■ Source passage

# change hood



## fatboylast (Oct 28, 2012)

i was recently given a 20 gal. island deluxe 20 aquarium. it appears that the power supply is bad. light won't light; have replaced the bulb, still no light. i would like to replace the entire hood, but is permanantly glued to the aquarium, my guess is, with silicone sealant. can i remove the old hood safely without breaking the glass. any help is appreciated.


----------



## jshiloh13 (Dec 12, 2010)

i would try to use a razor knife and cut along the seem. once it starts coming up just run the knife down the seam as you pull it up.


----------



## fatboylast (Oct 28, 2012)

thanks for the quick reply. hobbiests are great. always ready to share knowledge and information.


----------



## Brian757 (Sep 24, 2012)

Do as shiloh said


----------



## coralbandit (Jul 29, 2012)

Possibly if older hood there is a starter.Look for round silver(about size of nickle or dime) piece.Turn it and pull out , easily replaced(any hardware store should have an assortment.)Bring old one with you to get correct replacement.STARTER!


----------



## drbromiandufewd (Nov 11, 2012)

Dataset items:

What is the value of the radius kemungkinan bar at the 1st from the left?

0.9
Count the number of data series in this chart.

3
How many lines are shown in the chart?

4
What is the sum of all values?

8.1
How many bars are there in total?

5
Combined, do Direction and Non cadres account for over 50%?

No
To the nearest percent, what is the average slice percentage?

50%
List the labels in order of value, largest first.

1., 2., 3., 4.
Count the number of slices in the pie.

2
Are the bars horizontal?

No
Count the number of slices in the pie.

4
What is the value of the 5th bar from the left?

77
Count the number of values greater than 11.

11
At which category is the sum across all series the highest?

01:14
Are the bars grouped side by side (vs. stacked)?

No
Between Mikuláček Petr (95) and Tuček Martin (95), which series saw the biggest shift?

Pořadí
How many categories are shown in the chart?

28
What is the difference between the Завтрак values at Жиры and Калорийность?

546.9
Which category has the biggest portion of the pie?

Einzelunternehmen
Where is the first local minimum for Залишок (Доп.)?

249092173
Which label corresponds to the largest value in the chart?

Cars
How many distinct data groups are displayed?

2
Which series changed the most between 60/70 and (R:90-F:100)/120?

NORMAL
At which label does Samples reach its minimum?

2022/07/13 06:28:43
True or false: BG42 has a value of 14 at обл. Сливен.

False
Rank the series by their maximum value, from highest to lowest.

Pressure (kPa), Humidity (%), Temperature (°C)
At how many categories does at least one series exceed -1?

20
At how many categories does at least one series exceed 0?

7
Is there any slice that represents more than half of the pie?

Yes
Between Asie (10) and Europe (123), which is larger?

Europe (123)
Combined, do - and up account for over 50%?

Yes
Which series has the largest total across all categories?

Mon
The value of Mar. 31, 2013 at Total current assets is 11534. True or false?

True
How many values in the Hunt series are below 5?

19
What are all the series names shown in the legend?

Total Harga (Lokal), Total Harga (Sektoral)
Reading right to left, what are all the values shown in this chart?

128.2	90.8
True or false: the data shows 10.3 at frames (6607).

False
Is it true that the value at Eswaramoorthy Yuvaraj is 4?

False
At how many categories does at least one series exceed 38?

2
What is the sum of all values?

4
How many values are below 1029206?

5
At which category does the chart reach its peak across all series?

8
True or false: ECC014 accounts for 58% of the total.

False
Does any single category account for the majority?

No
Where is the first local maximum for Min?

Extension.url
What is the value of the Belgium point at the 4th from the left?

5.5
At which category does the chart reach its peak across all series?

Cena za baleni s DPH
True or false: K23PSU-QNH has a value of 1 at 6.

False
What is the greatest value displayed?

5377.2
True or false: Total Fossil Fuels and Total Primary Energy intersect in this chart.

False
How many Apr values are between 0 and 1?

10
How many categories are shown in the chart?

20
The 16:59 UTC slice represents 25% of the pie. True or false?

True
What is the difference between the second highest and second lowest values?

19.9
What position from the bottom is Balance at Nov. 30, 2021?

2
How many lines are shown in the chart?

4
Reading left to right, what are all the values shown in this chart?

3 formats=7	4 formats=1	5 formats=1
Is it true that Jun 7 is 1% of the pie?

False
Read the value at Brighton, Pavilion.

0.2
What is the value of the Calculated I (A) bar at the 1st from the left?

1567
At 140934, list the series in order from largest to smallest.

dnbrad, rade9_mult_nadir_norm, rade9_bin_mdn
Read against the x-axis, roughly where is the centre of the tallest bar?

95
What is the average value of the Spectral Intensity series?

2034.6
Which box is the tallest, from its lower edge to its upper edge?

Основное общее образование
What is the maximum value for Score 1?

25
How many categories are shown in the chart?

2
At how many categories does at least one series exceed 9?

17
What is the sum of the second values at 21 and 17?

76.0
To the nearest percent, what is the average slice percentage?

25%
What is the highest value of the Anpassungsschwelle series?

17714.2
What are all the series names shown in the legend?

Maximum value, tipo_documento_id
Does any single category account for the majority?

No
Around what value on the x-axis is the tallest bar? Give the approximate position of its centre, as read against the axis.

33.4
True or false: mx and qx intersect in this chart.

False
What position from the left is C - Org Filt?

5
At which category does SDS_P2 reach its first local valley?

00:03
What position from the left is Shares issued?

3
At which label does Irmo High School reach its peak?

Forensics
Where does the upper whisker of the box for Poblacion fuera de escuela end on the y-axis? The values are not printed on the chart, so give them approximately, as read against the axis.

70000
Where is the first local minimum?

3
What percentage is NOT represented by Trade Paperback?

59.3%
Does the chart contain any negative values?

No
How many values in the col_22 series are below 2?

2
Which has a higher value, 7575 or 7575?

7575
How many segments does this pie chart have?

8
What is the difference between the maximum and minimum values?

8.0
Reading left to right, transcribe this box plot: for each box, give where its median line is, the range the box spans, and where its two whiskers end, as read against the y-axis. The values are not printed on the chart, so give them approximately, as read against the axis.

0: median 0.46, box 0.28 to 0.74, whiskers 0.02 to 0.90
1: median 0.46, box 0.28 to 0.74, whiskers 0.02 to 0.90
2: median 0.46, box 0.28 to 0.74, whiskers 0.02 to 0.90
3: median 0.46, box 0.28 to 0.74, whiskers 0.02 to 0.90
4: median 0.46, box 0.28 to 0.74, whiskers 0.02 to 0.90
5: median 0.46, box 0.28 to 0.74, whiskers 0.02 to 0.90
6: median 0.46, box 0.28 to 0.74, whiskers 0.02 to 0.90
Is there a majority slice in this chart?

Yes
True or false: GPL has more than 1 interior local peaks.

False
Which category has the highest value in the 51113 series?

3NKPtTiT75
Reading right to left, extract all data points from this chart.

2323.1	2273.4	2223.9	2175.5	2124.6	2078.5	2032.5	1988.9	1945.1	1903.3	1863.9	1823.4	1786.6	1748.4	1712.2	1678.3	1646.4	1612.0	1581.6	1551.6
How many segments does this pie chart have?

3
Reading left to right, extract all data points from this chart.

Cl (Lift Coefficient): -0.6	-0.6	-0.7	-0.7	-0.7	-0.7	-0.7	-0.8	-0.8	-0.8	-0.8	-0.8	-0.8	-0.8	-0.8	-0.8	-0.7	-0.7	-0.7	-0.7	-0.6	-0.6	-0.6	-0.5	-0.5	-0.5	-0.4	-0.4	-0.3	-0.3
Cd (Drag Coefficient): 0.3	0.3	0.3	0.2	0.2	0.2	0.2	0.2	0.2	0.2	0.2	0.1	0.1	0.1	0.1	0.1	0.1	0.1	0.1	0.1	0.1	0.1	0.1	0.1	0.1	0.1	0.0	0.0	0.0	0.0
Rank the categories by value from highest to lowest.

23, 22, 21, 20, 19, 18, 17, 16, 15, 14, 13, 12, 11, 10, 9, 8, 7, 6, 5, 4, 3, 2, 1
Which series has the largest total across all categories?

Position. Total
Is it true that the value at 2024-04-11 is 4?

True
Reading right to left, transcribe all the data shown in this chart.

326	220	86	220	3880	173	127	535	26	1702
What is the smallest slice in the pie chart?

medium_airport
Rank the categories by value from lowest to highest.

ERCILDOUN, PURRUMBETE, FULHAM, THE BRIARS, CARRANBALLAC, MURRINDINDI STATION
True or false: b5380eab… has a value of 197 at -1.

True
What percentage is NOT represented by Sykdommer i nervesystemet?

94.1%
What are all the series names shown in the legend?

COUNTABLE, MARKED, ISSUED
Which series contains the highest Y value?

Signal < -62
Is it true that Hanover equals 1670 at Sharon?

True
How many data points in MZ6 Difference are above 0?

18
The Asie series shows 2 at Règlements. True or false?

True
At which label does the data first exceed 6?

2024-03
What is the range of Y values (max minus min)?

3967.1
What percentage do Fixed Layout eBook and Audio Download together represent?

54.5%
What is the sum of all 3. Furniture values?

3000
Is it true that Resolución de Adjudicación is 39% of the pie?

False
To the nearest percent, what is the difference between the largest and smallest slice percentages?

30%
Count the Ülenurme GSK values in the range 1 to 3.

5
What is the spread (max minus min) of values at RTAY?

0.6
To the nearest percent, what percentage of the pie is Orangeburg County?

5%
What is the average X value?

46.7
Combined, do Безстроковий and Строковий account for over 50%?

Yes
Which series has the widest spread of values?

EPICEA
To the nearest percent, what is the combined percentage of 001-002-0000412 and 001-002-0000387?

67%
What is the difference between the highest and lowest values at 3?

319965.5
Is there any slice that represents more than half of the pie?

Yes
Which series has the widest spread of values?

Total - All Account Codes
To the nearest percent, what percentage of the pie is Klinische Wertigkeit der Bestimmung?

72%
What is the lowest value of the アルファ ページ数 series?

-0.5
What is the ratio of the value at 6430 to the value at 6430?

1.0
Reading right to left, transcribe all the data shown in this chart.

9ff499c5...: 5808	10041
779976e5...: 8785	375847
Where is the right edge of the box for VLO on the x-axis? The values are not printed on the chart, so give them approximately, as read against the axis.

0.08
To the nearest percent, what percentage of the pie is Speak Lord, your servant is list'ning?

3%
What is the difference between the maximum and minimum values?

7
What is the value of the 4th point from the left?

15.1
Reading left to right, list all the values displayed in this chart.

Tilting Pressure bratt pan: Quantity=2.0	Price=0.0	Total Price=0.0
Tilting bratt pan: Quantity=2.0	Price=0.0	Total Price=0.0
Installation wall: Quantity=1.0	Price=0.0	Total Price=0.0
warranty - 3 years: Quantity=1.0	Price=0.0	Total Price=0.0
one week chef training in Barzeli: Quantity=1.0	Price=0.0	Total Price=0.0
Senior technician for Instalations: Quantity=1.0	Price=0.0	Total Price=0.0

■ Exercise set
**a.** Answer these questions about the aquarium hood thread:
(i) What size aquarium was fatboylast given?
(ii) What tool does jshiloh13 suggest using along the seam?
(iii) According to coralbandit, about how big is the round silver starter piece?
**b.** Continue the aquarium hood thread from its final line.

■ Responses by task
**a.**
(i) 20 gallons
(ii) A razor knife
(iii) About the size of a nickel or dime

**b.**
fatboylast said:


> i was recently given a 20 gal. island deluxe 20 aquarium. it appears that the power supply is bad. light won't light; have replaced the bulb, still no light. i would like to replace the entire hood, but is permanantly glued to the aquarium, my guess is, with silicone sealant. can i remove the old hood safely without breaking the glass. any help is appreciated.


Is it a fluorescent fixture? If it is make sure you change out the starter.

Its something that will look like this










They can be picked up almost anywhere that has a hardware section and are only a few dollars.

Hope this helped!!!

As far as removing the glass, using gloves, safety glasses, a putty knife and some careful patients should do the trick.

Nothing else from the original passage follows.